The 300 also benefited from Daimler's expertise in precision engineering. Roughly 20 percent of the parts that go into the 300 are derived from Mercedes-Benz components, including the car's traction control, automatic transmission, and electronic stability systems. The German influence also shows up in Chrysler's increasing dedication to style and craftsmanship. "We owe a lot of that to our business partners across the pond," Dehner says.

Consumer quality watchdog J.D. Power & Associates echoes this sentiment. While Chrysler's quality ratings still lag behind those of its Japanese and European rivals, the company has recently made significant headway. "Chrysler is getting much better," says J.D. Power partner Joe Ivers.

Why Style Sells

Independent of such right-brain considerations, however, design is clearly the 300's most prominent selling point. The secret lies in the way Chrysler's designers tweaked the proportions: the long hood, the short trunk lid, the way the stocky fenders are accentuated by the squinty cockpit glass. Similar themes prevail in the aggressive front end, which features a Cheshire Cat grille flanked by sculpted headlights. The net result is a fresh design that radiates traditional power and status.

The 300's smaller details also convey a high-end feel. The tortoiseshell accents on the steering wheel, shifter knob, and door panels, for example, were inspired by the sunglasses favored by Hollywood stars. Also, the leather-clad seats are raised 2.5 inches from the floor to help SUV-conditioned drivers feel like they command the road.

Then there's the optional 340-horsepower Hemi V-8. Named after the engines that powered Chrysler's high-performance cars of the 1950s and '60s, the Hemi has become another signature element of the company's brand.

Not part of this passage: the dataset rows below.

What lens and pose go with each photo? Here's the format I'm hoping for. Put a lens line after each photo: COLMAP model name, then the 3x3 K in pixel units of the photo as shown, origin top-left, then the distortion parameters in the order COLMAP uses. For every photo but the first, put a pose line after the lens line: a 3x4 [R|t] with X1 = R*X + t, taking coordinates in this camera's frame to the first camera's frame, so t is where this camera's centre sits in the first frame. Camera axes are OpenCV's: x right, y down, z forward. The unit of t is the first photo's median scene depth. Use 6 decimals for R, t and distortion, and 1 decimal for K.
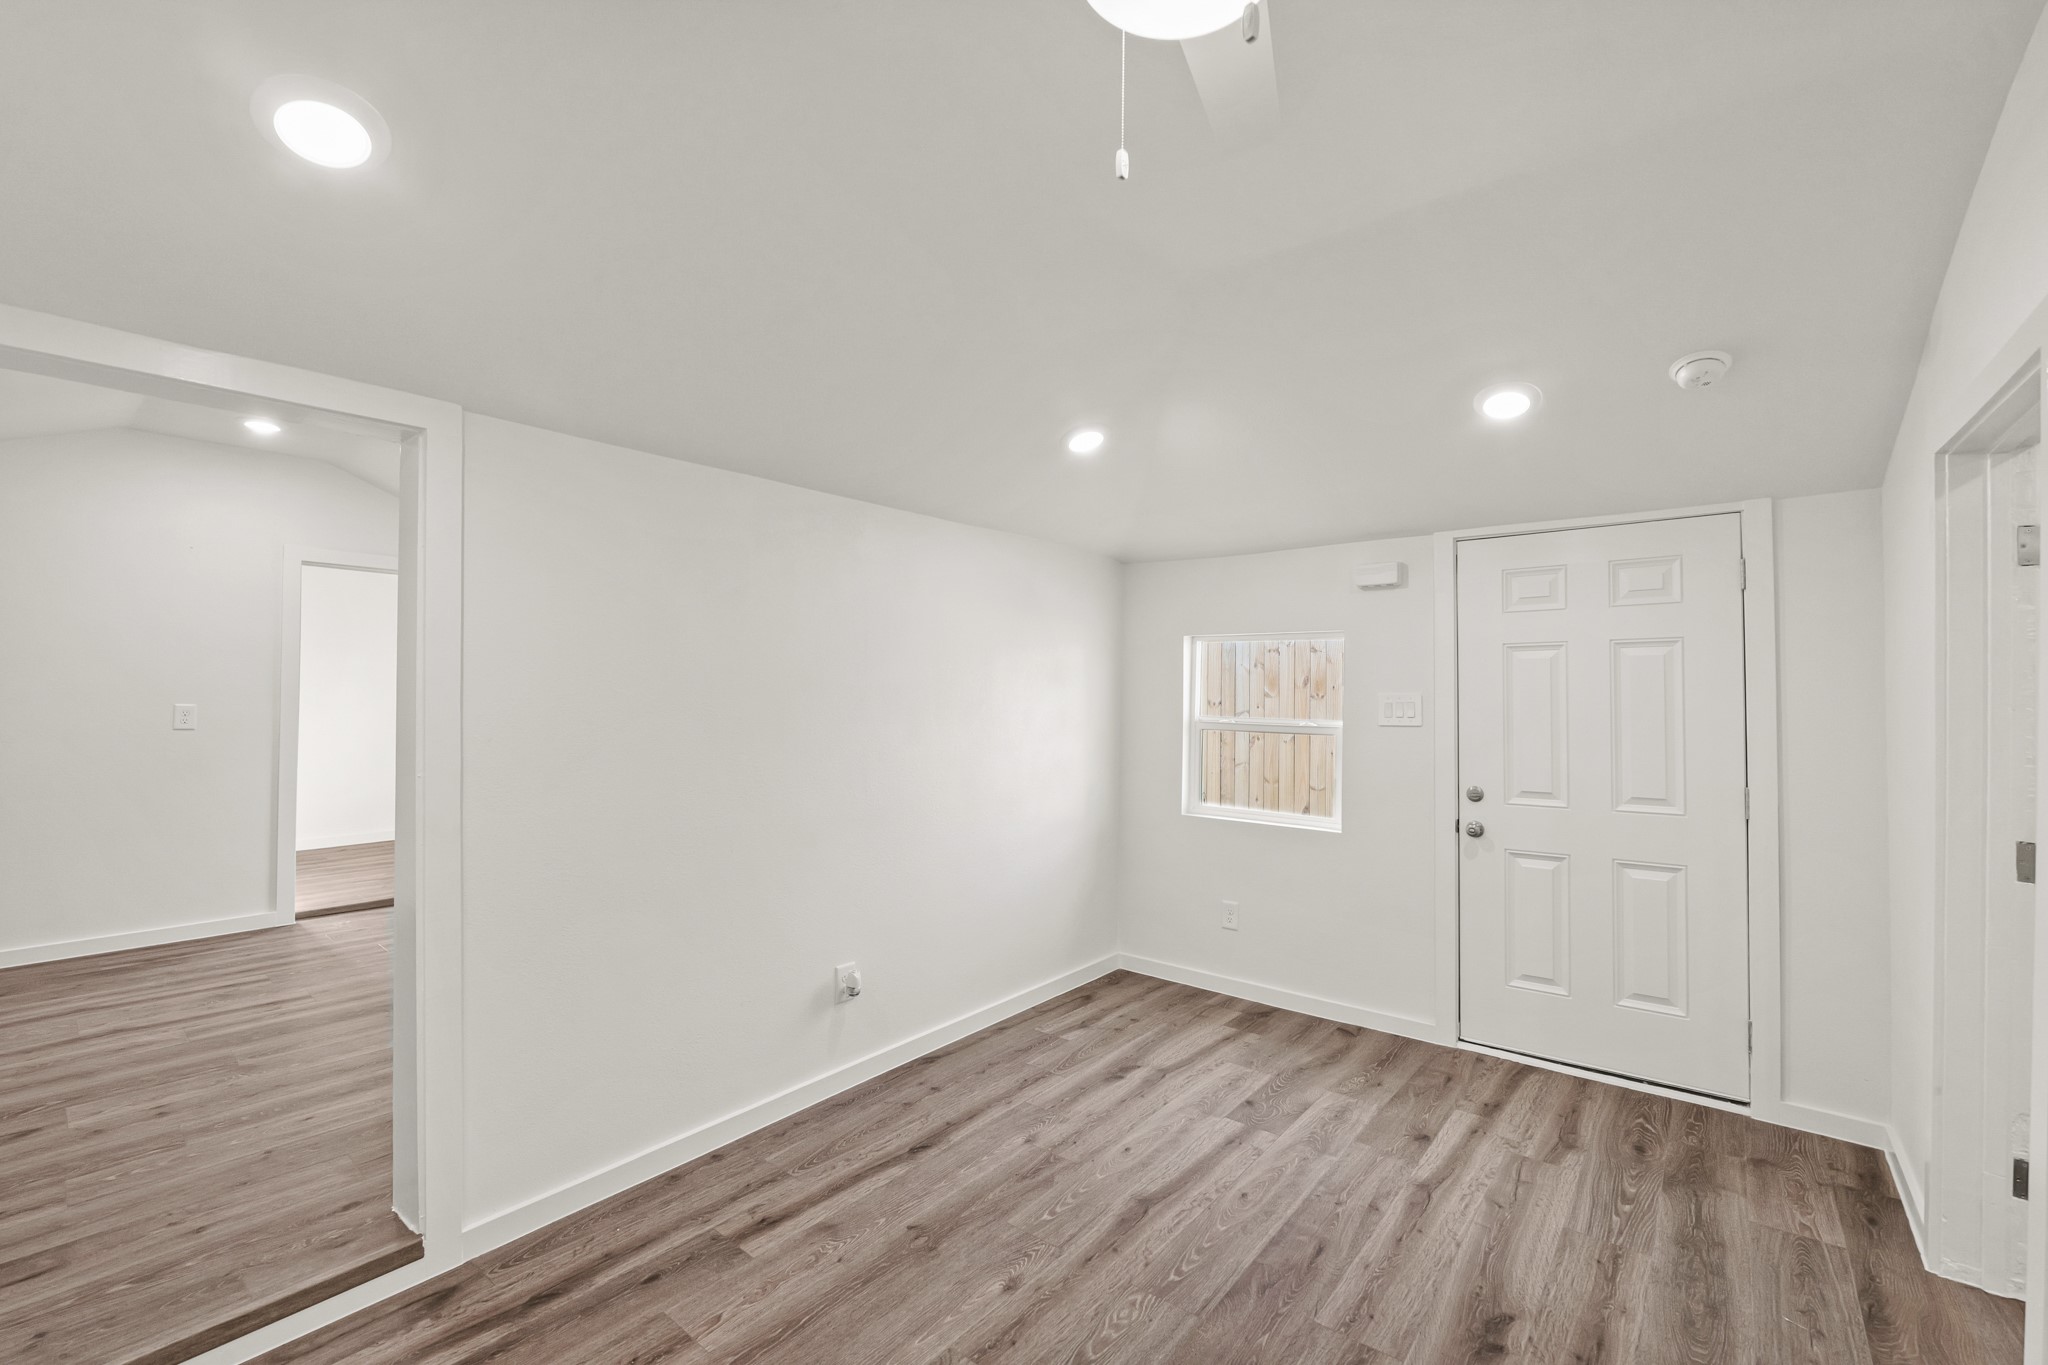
lens RADIAL K [[862.8, 0, 1034.7], [0, 862.8, 700.1], [0, 0, 1]] dist [-0.013627, 0.001401]
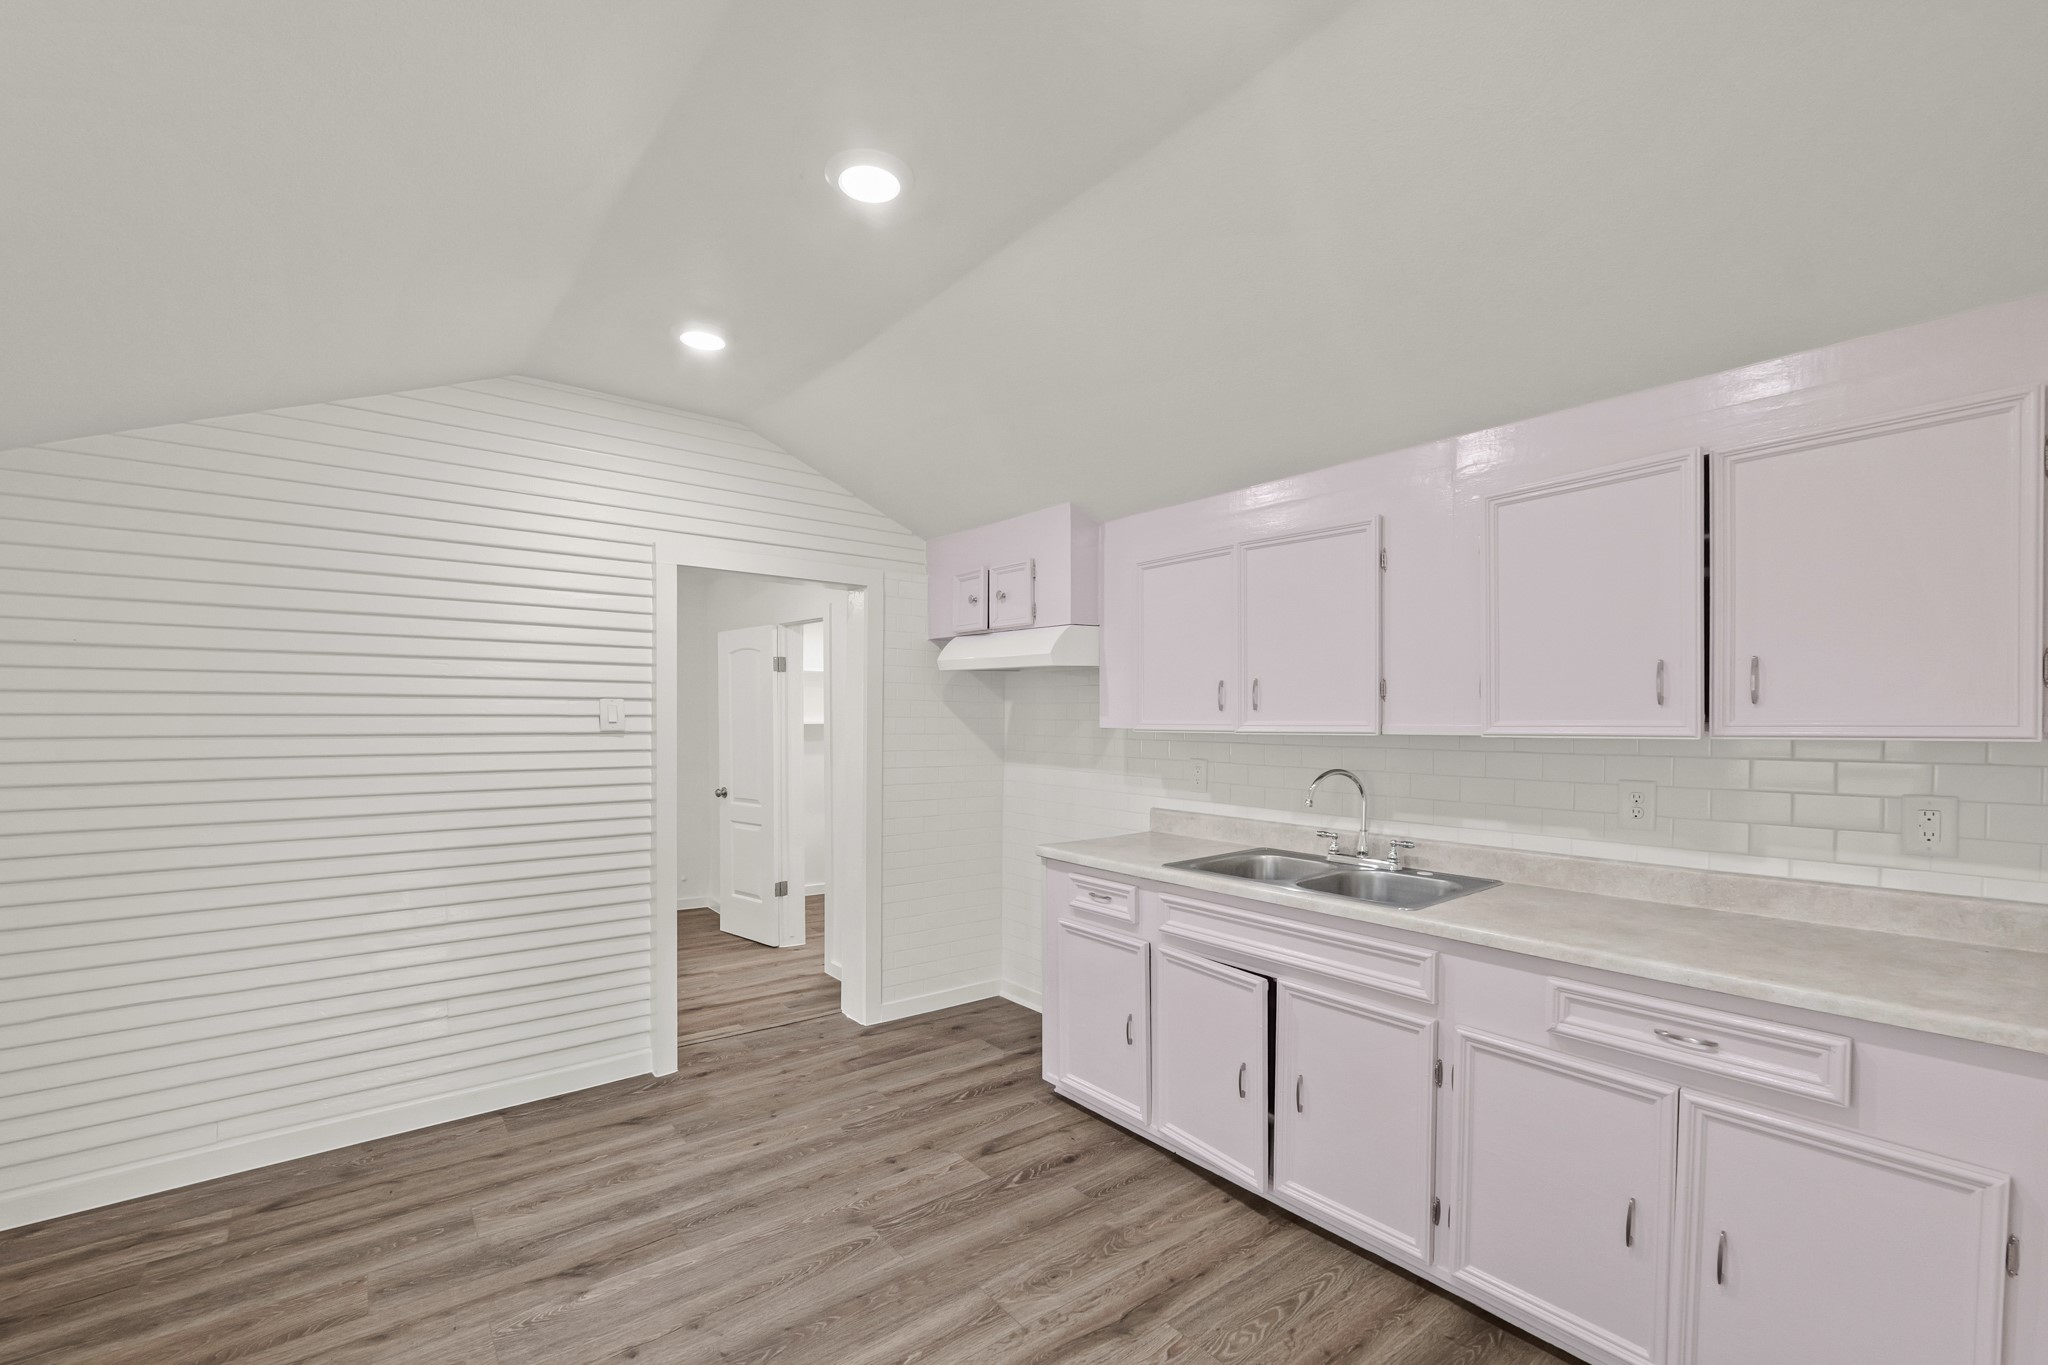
lens RADIAL K [[869.2, 0, 1026.3], [0, 869.2, 712.8], [0, 0, 1]] dist [-0.009701, 0.000083]
pose [[-0.976879, -0.020200, 0.212837, -1.364484], [-0.017566, 0.999744, 0.014263, -0.064428], [-0.213070, 0.010195, -0.976984, 1.928820]]
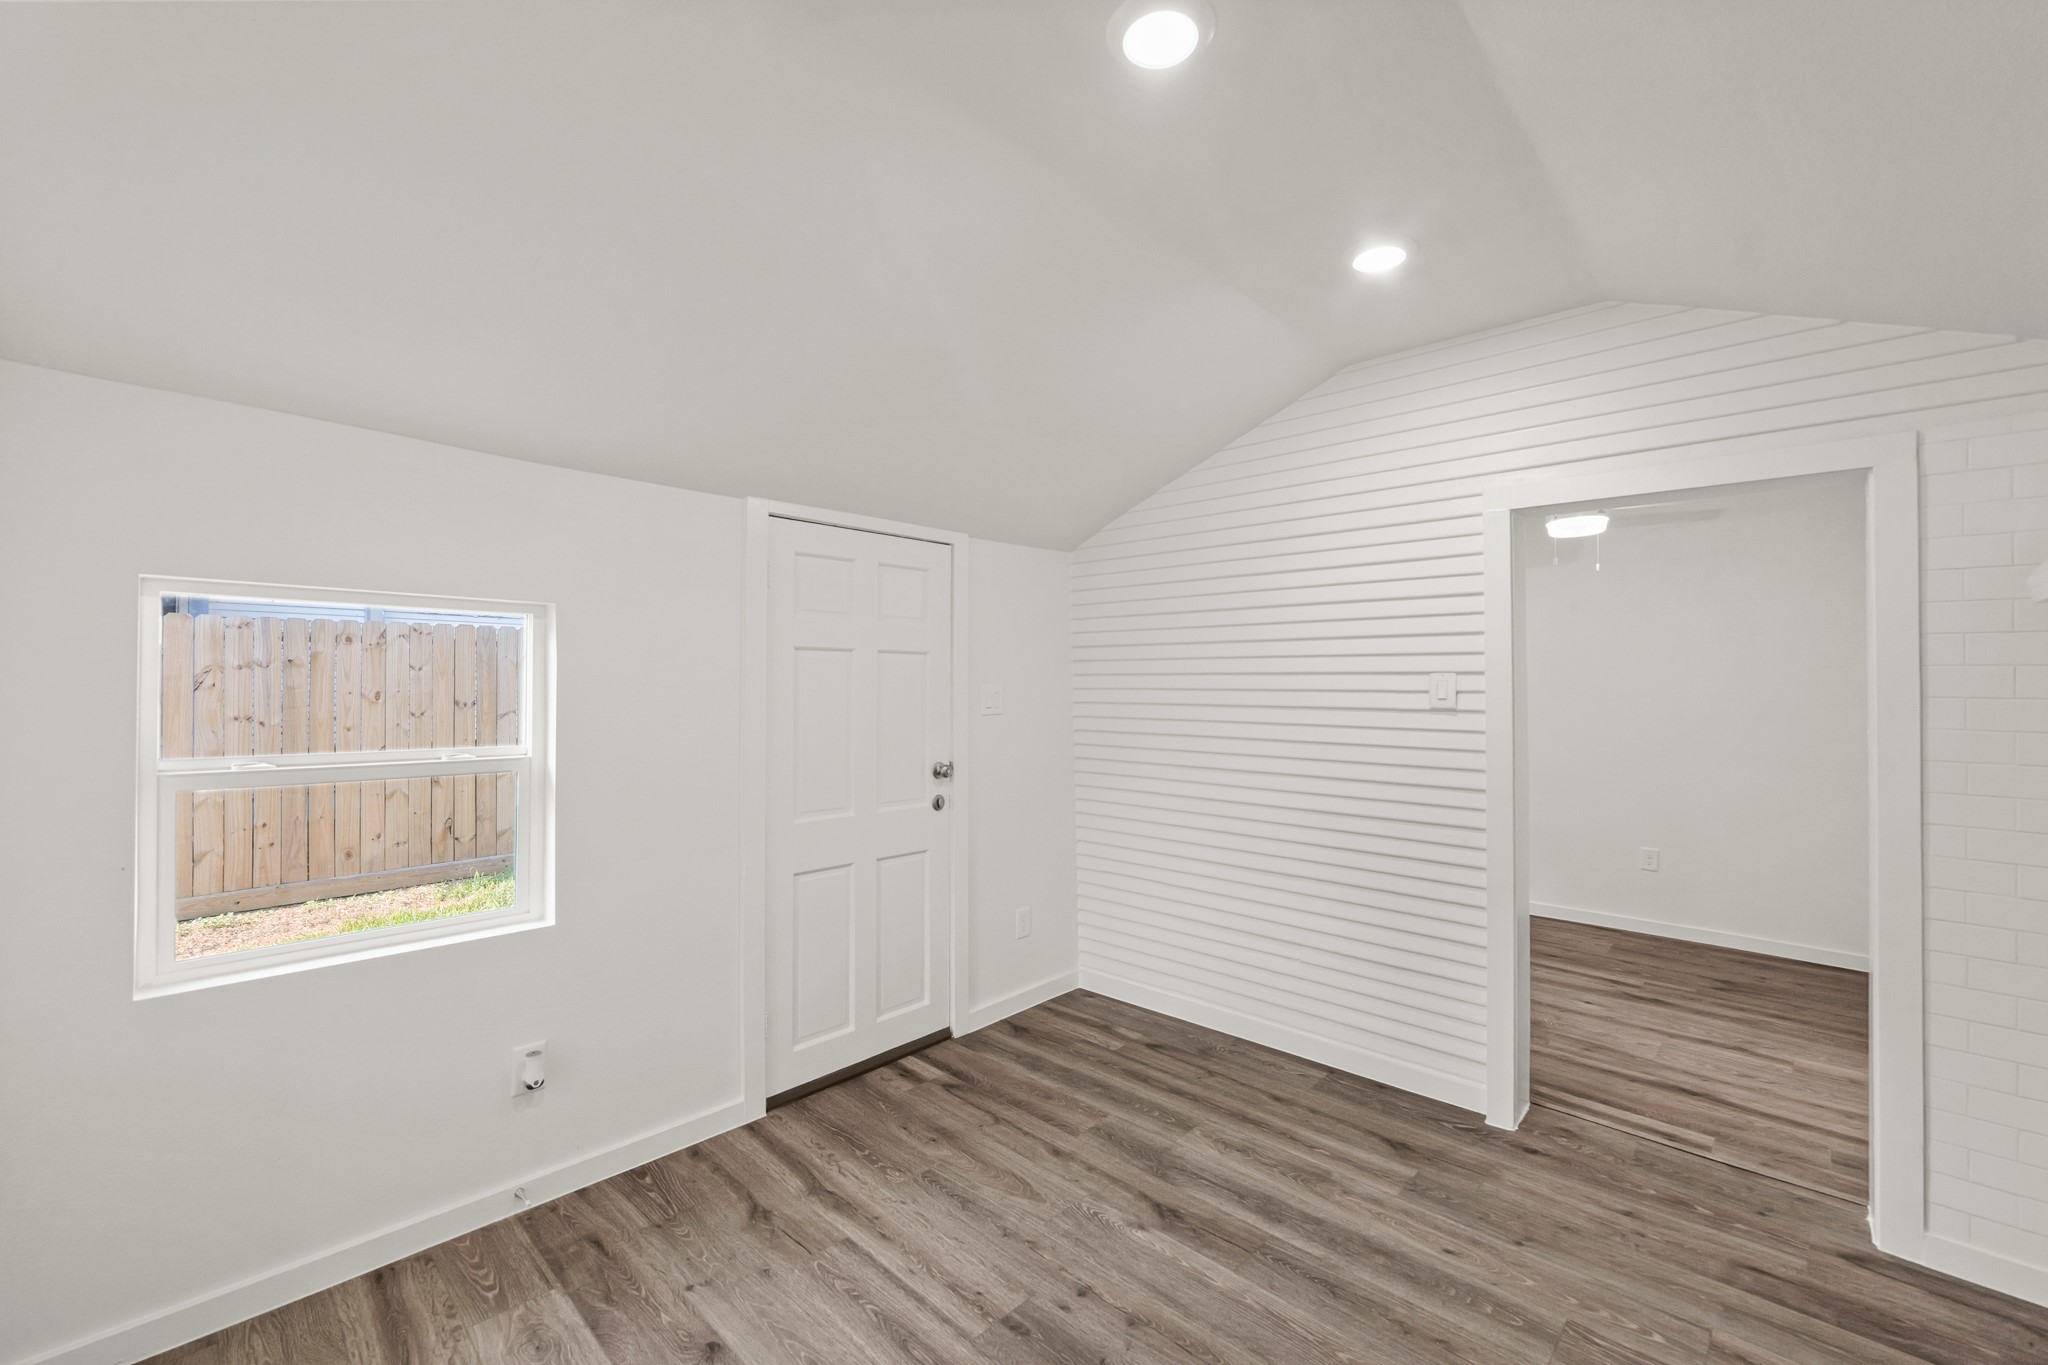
lens RADIAL K [[838.0, 0, 1030.2], [0, 838.0, 673.6], [0, 0, 1]] dist [-0.012280, 0.000088]
pose [[0.072445, -0.001735, 0.997371, -1.627986], [0.006686, 0.999977, 0.001253, -0.060623], [-0.997350, 0.006578, 0.072455, 1.305468]]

Though it's installed only in more expensive versions of the 300, 40 percent of the car's buyers drive home with a Hemi under the hood.

Add it all up and the 300 deftly links European refinement with America's muscle-car past. "It's a statement vehicle that says American sedans are OK to drive again," Matano says.

The design is already rubbing off on other models. The new Dodge Magnum wagon, built on the same rear-wheel-drive platform as the 300, shares the bad-ass grille, big wheels, and Hemi power of its Chrysler sibling. The 2006 Dodge Charger will also use the 300 platform, although it will be styled to look like the car's redneck cousin. Meanwhile, Chrysler's competitors are launching similarly priced passenger sedans that will hit auto showrooms next year, including the Buick LaCrosse sedan, Pontiac's G6, Ford's Five Hundred, and Mercury's Montego.

Distinctiveness will be a key selling point. "All cars are now safe, and all offer a good ride," argues Karl Brauer, editor-in-chief of auto research firm Edmunds.com. "Design is the only thing automakers can use to separate themselves from the pack."

"Chrysler has decided it wants to turn heads," adds Robert Hinchliffe, auto analyst at UBS Investment Bank. "The halo from the 300 could rub off positively on the company's entire line of cars."

Word up: When you're getting props from Compton to Wall Street, you know you've done something right.